[Scene images with camera geometry data]
▼

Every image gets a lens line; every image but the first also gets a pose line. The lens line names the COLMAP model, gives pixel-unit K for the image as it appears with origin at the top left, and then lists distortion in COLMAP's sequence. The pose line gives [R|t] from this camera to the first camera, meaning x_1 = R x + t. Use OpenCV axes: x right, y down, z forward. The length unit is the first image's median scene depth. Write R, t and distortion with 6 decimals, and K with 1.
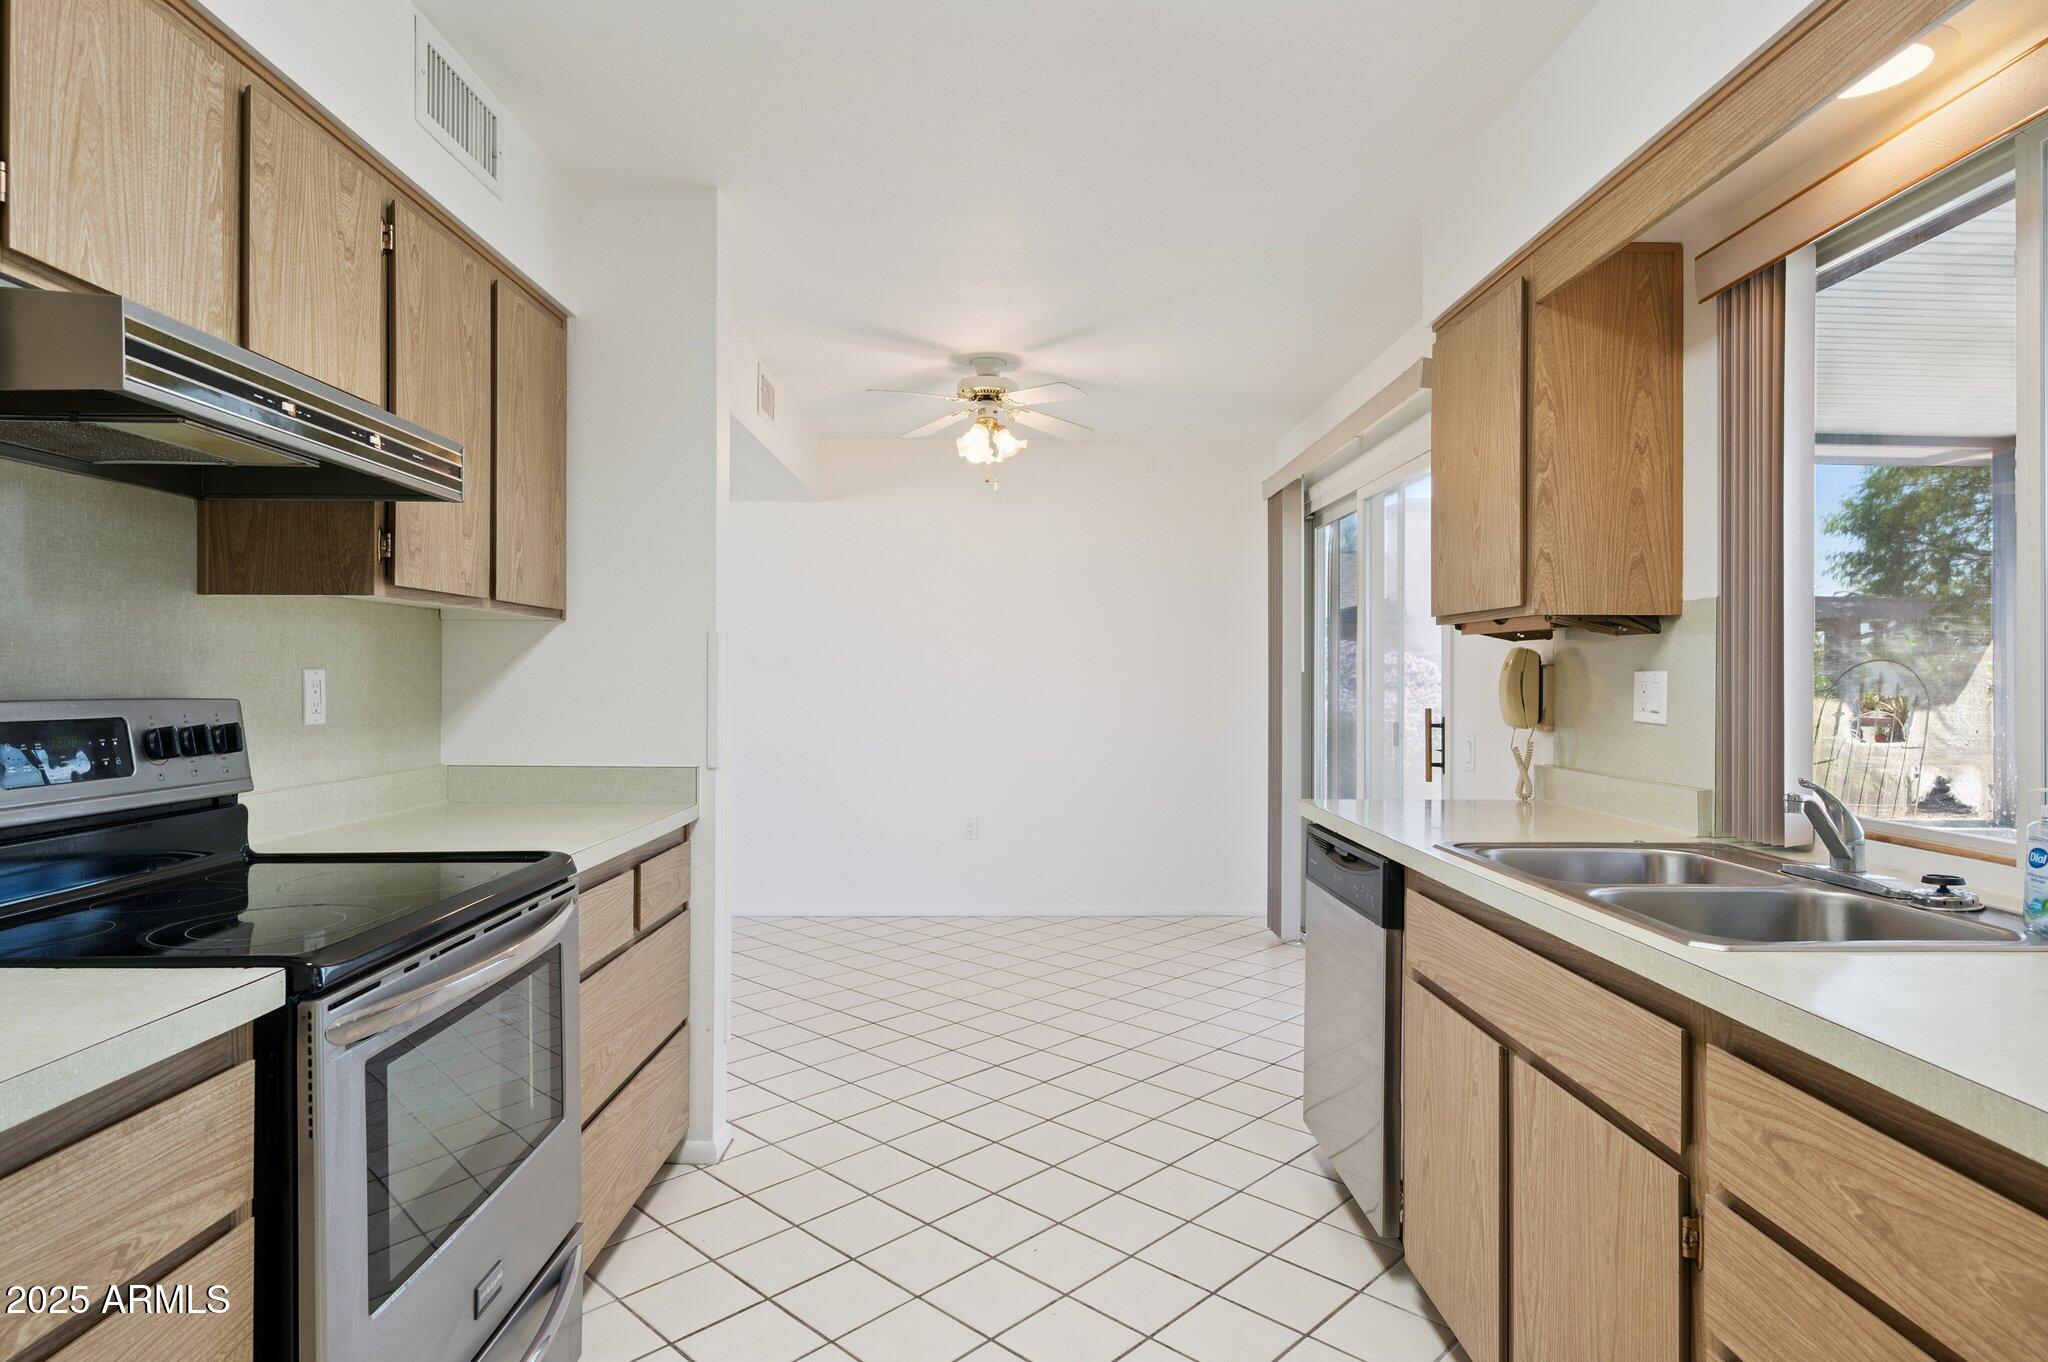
lens RADIAL K [[1106.9, 0, 1024.0], [0, 1106.9, 683.1], [0, 0, 1]] dist [-0.004836, -0.000078]
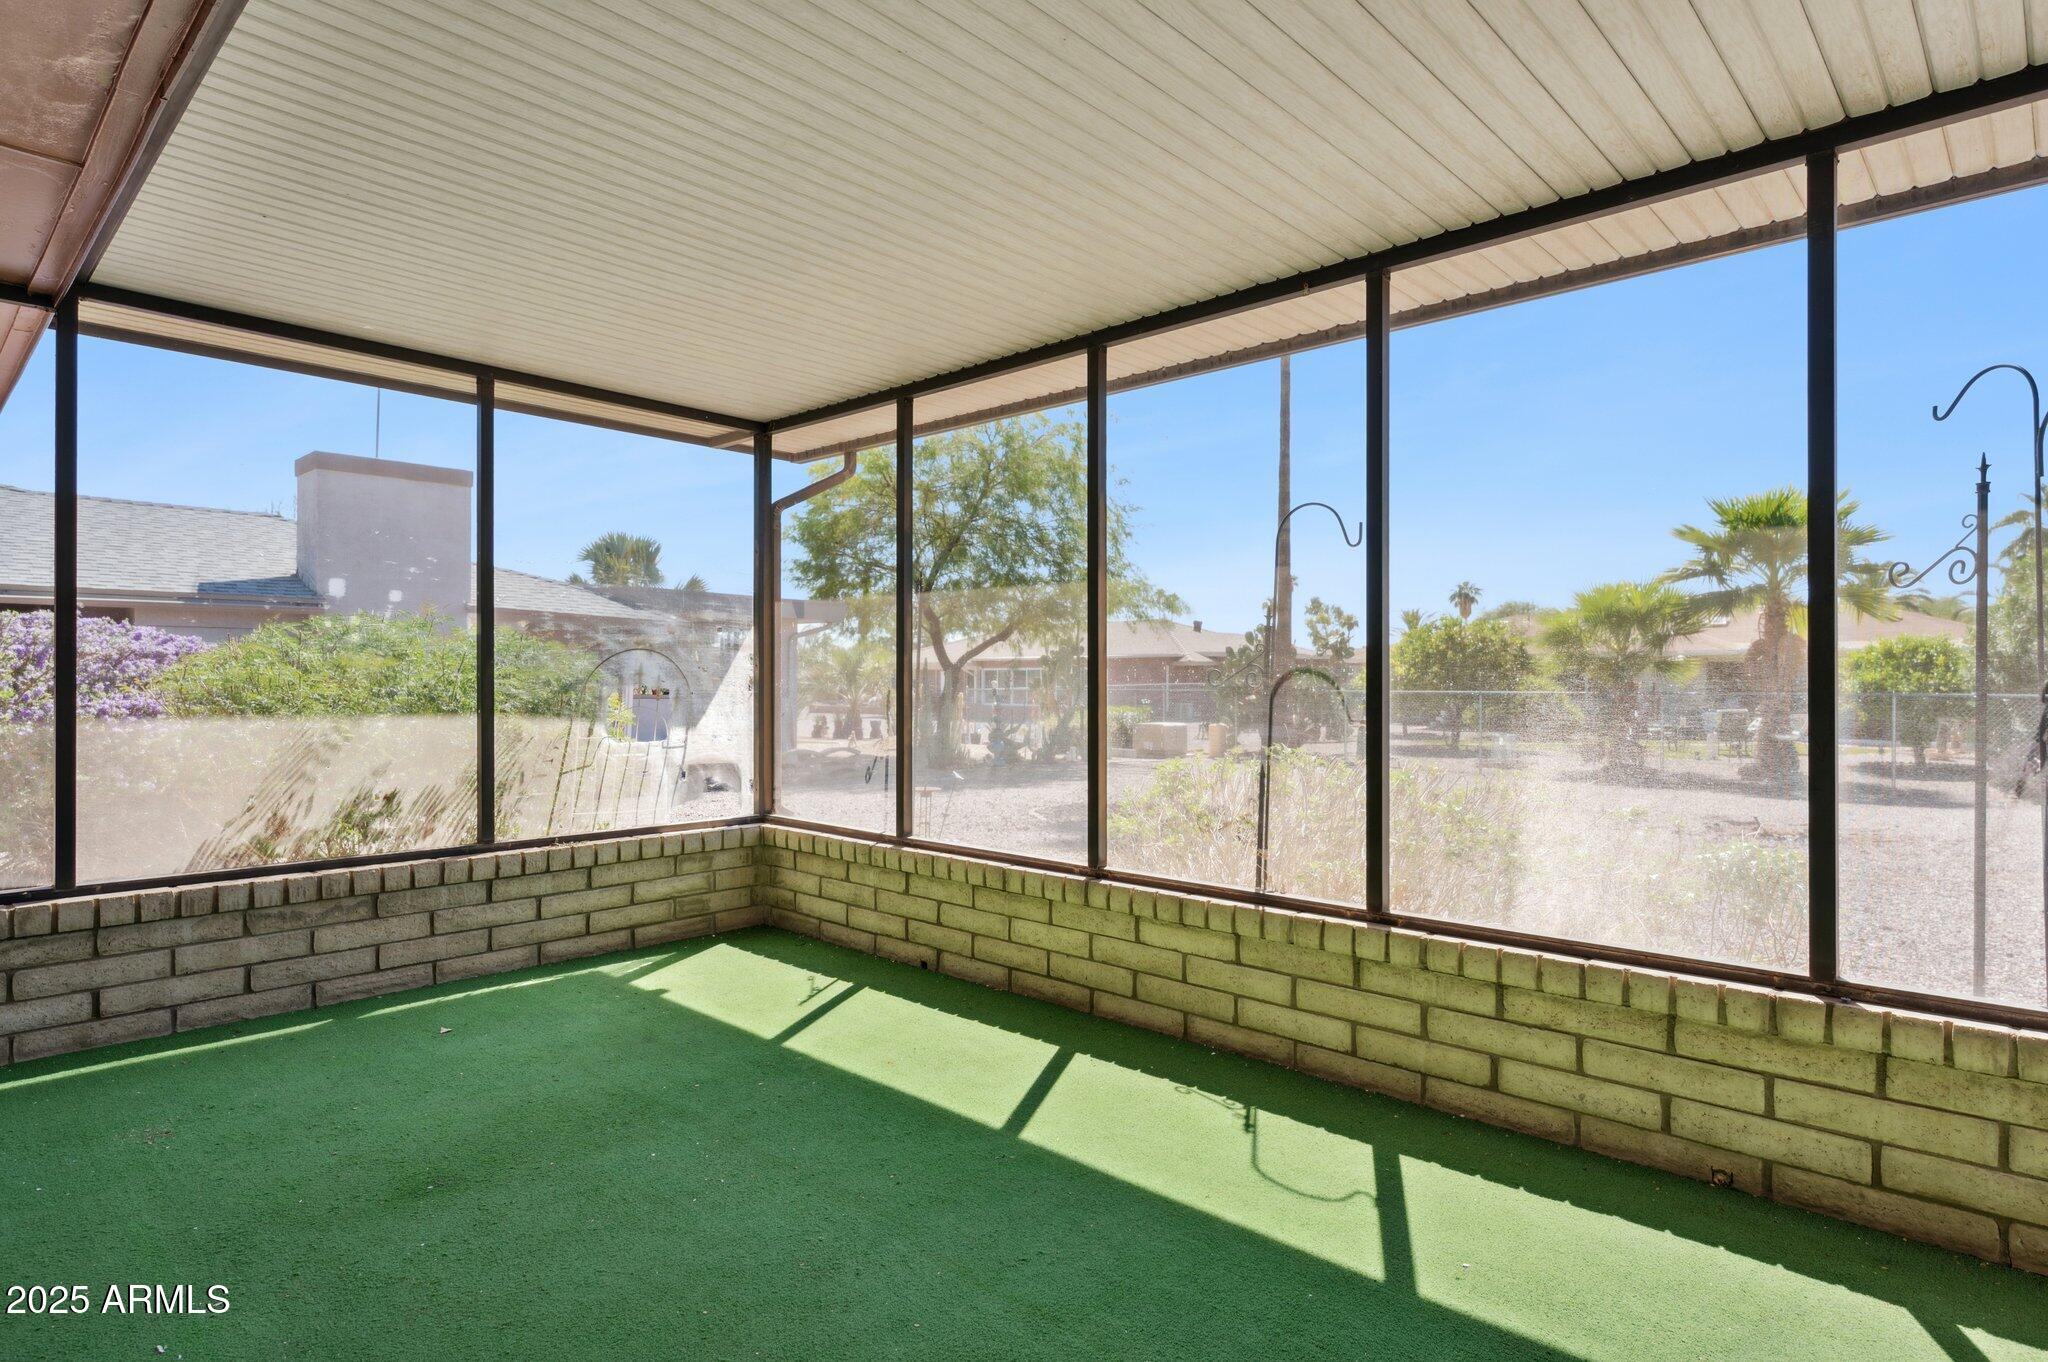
lens RADIAL K [[1106.9, 0, 1022.9], [0, 1106.9, 680.7], [0, 0, 1]] dist [-0.004836, -0.000078]
pose [[0.695339, -0.005677, 0.718660, 0.088593], [0.002255, 0.999981, 0.005717, 0.000029], [-0.718679, -0.002355, 0.695338, 0.039831]]
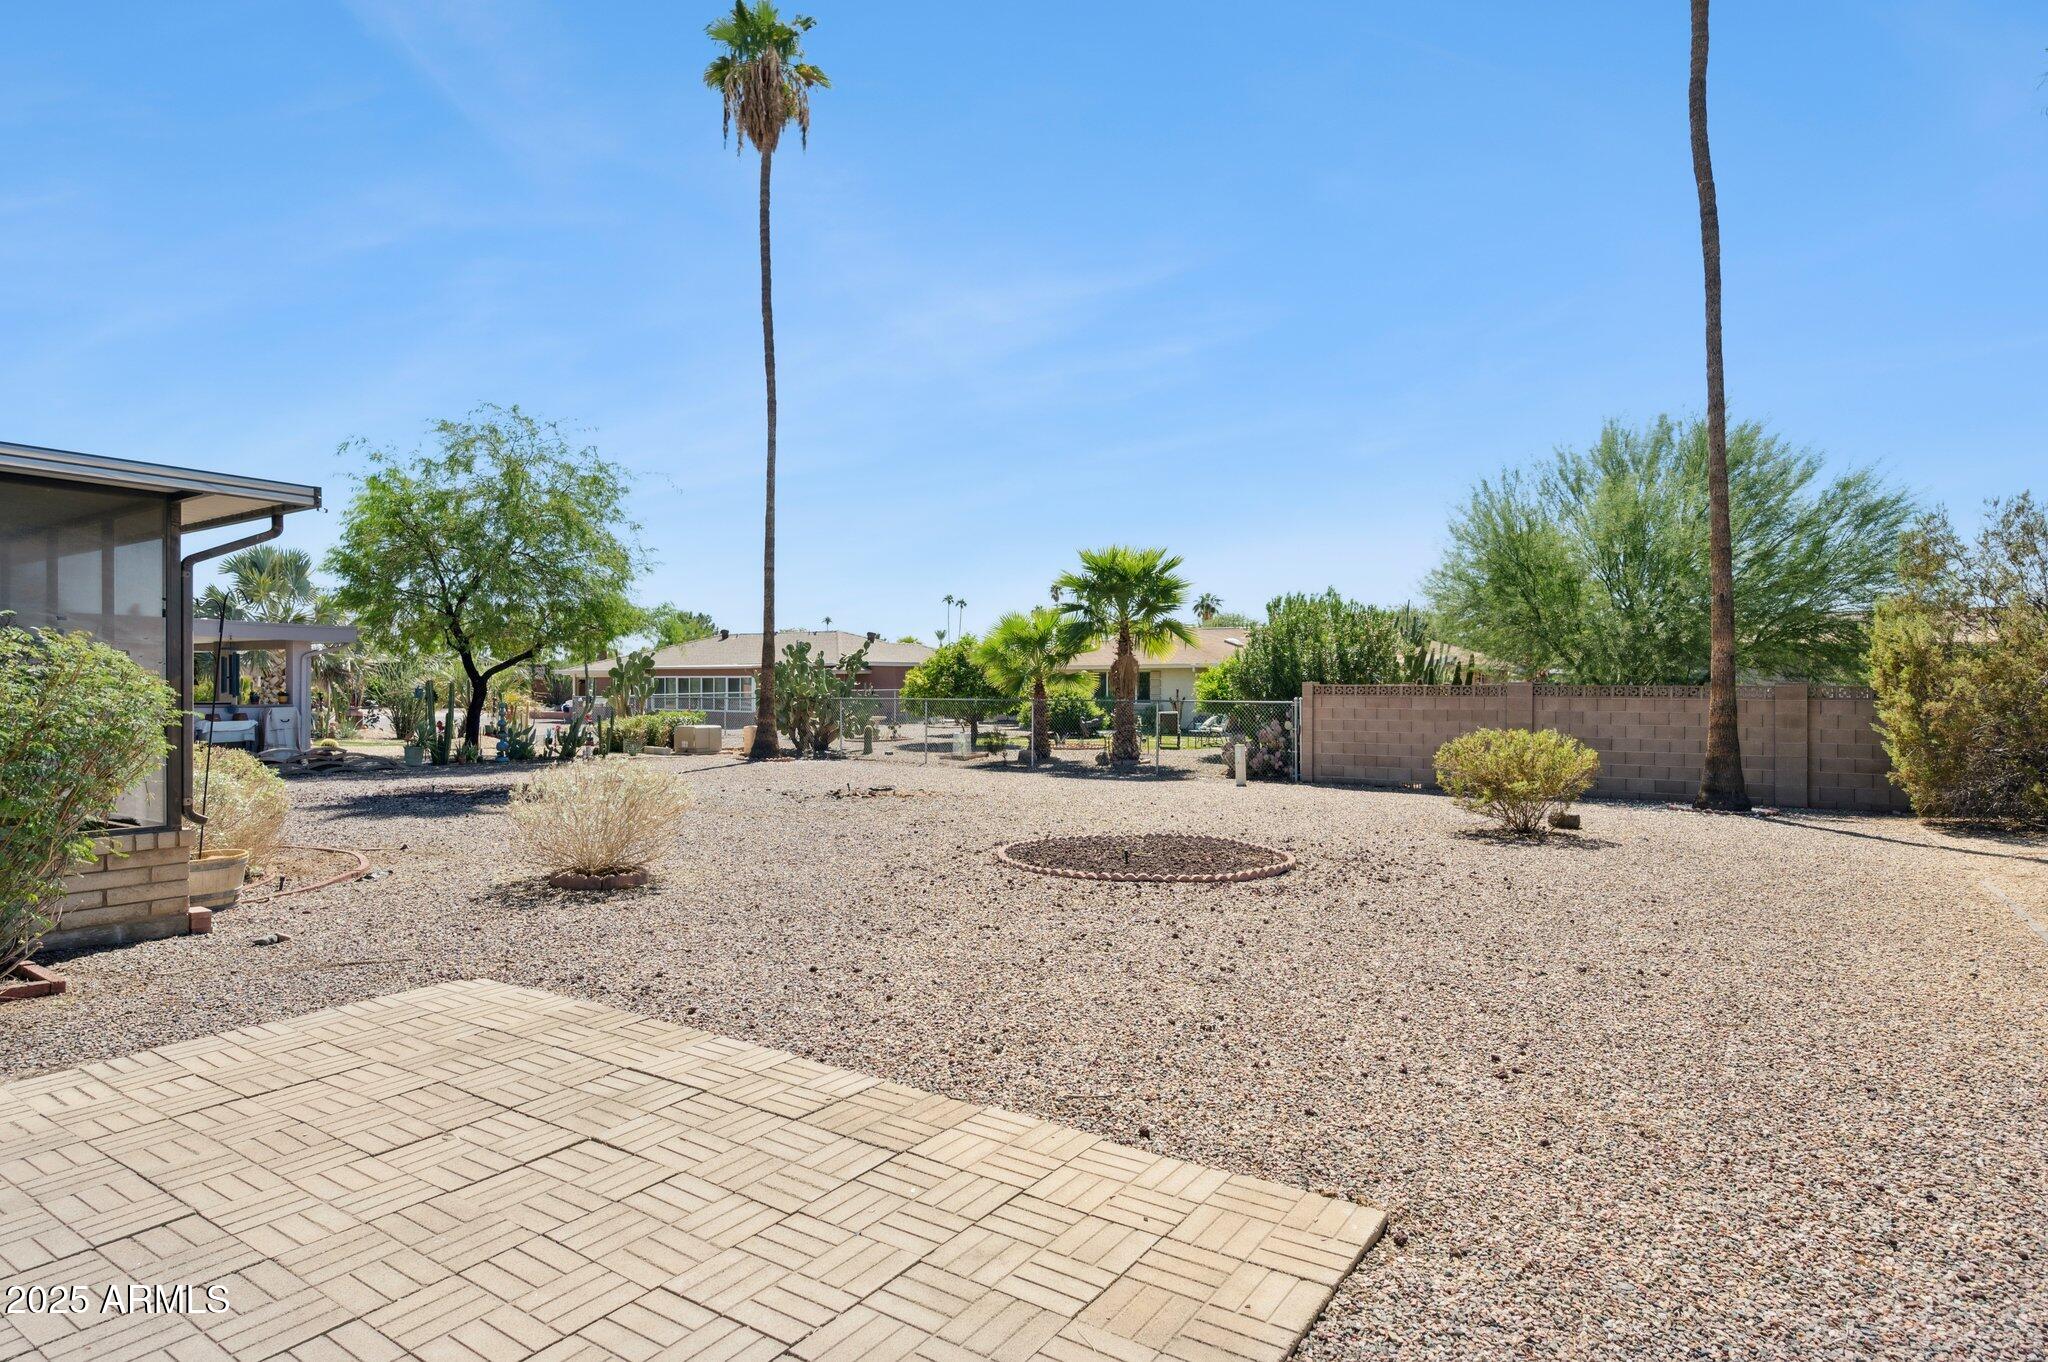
lens RADIAL K [[1106.9, 0, 1019.0], [0, 1106.9, 695.2], [0, 0, 1]] dist [-0.004836, -0.000078]
pose [[0.563563, -0.014372, 0.825948, 0.122143], [0.003505, 0.999881, 0.015007, -0.010389], [-0.826066, -0.005562, 0.563546, -0.649048]]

▲

• [Work instructions] Copy every line of the records above word for word, leaving the pictures out.

• [Exercise result]
Every image gets a lens line; every image but the first also gets a pose line. The lens line names the COLMAP model, gives pixel-unit K for the image as it appears with origin at the top left, and then lists distortion in COLMAP's sequence. The pose line gives [R|t] from this camera to the first camera, meaning x_1 = R x + t. Use OpenCV axes: x right, y down, z forward. The length unit is the first image's median scene depth. Write R, t and distortion with 6 decimals, and K with 1.
lens RADIAL K [[1106.9, 0, 1024.0], [0, 1106.9, 683.1], [0, 0, 1]] dist [-0.004836, -0.000078]
lens RADIAL K [[1106.9, 0, 1022.9], [0, 1106.9, 680.7], [0, 0, 1]] dist [-0.004836, -0.000078]
pose [[0.695339, -0.005677, 0.718660, 0.088593], [0.002255, 0.999981, 0.005717, 0.000029], [-0.718679, -0.002355, 0.695338, 0.039831]]
lens RADIAL K [[1106.9, 0, 1019.0], [0, 1106.9, 695.2], [0, 0, 1]] dist [-0.004836, -0.000078]
pose [[0.563563, -0.014372, 0.825948, 0.122143], [0.003505, 0.999881, 0.015007, -0.010389], [-0.826066, -0.005562, 0.563546, -0.649048]]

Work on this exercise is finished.